[[ Excerpt open ]]

William Henry Shaw High School is located in Columbus, Georgia, United States. It opened in 1978 at its present location in the Northern Columbus area. Students began attending classes in September of the same year.

The school is named in honor of former Muscogee County School District Superintendent William Henry Shaw. Its original proposed name was Schomburg North High School.

Although Shaw is one of the newer high schools in Columbus, it has achieved academic and athletic success in its short history. Academically, Shaw High School was named a "School of Excellence" by the Georgia Department of Education in 1984 and 2005. In 2005, Shaw High School was also a recipient of the State of Georgia Platinum Award: Greatest Gain in Students Meeting and Exceeding Standards. In 2006, the Georgia DOE named Shaw a "Distinguished School" for academic achievement, one of two Muscogee County School District Schools to achieve this honor. In 2009, Georgia State Superintendent of Schools Kathy Cox named Shaw High School as an AP Access and Support School: schools with 30% of AP test takers who are African-American or Hispanic and at least 30% of all AP exam takers scoring 3 or higher. Shaw High School was one of only two Muscogee County School District Schools to receive AP Honors in 2009.

[[ Excerpt closed ]]
[[ Provided information open ]]

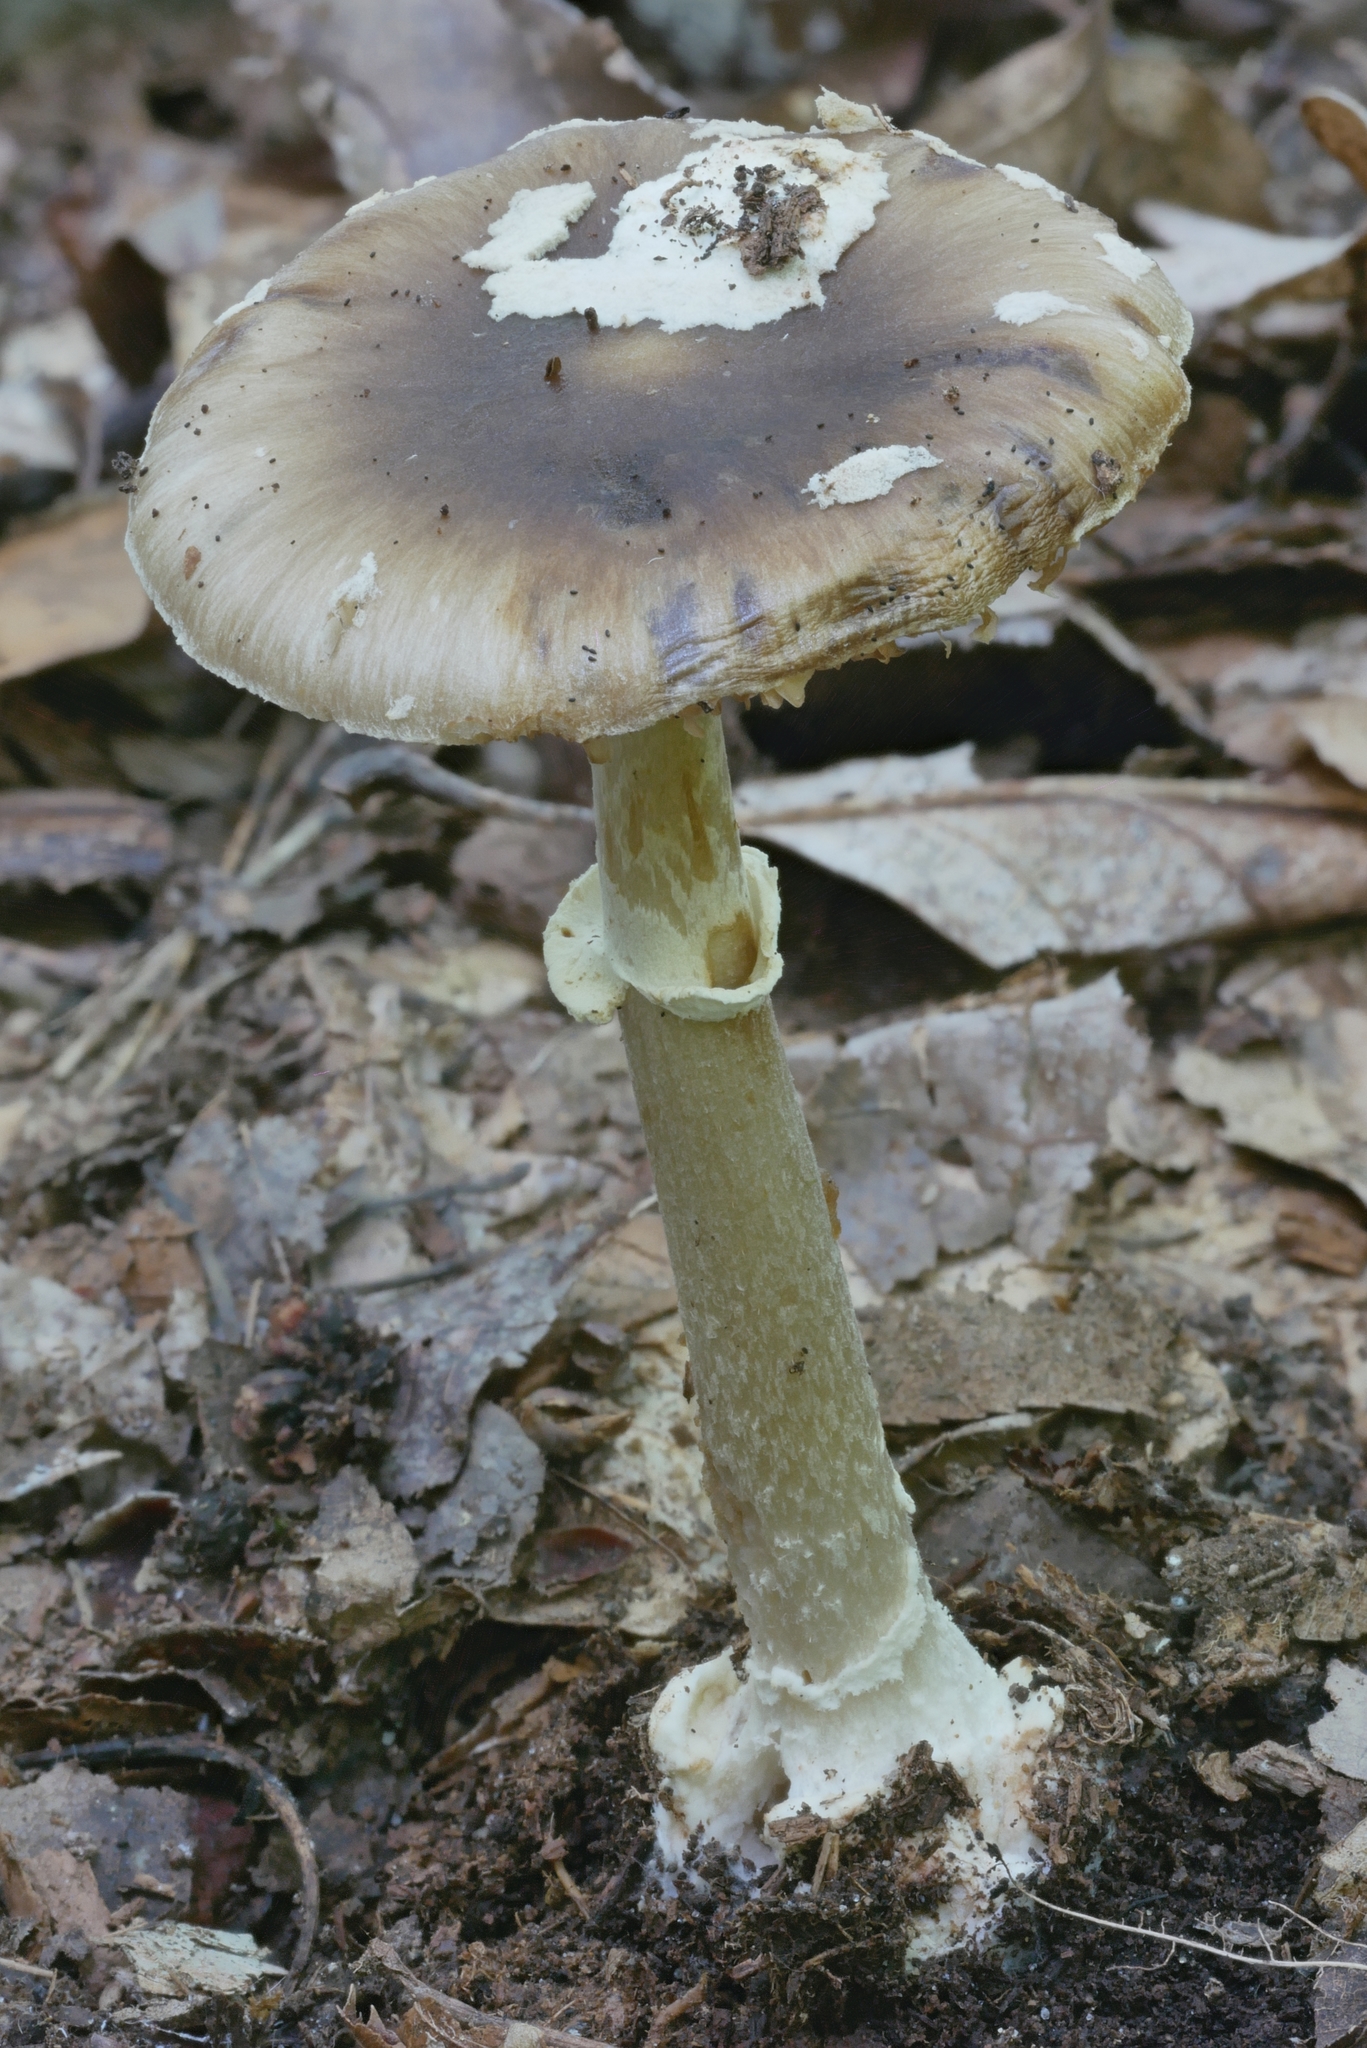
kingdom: Fungi
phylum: Basidiomycota
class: Agaricomycetes
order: Agaricales
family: Amanitaceae
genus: Amanita
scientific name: Amanita solaniolens
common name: Old potato amanita
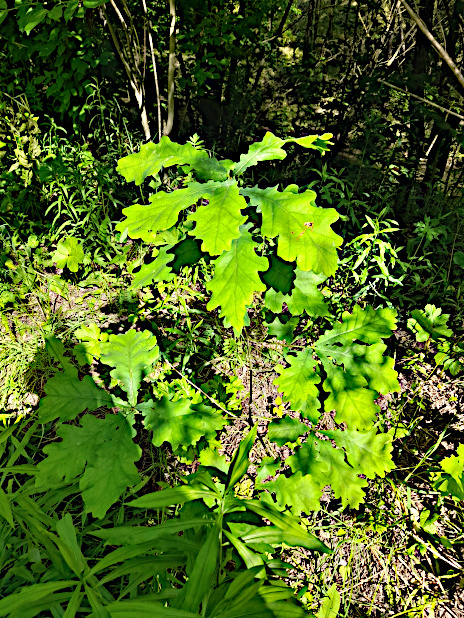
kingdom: Plantae
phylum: Tracheophyta
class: Magnoliopsida
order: Fagales
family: Fagaceae
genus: Quercus
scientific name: Quercus robur
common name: Pedunculate oak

[[ Provided information closed ]]

Exercises to complete:
1. List every year that the passage on William Henry Shaw High School mentions.
2. Reproduce word for word the part of the passage on William Henry Shaw High School that begins at the words containing "William Henry Shaw High" and stops after "North High School.".

Answers given:
1. 1978, 1984, 2005, 2006, 2009

2.
William Henry Shaw High School is located in Columbus, Georgia, United States. It opened in 1978 at its present location in the Northern Columbus area. Students began attending classes in September of the same year.

The school is named in honor of former Muscogee County School District Superintendent William Henry Shaw. Its original proposed name was Schomburg North High School.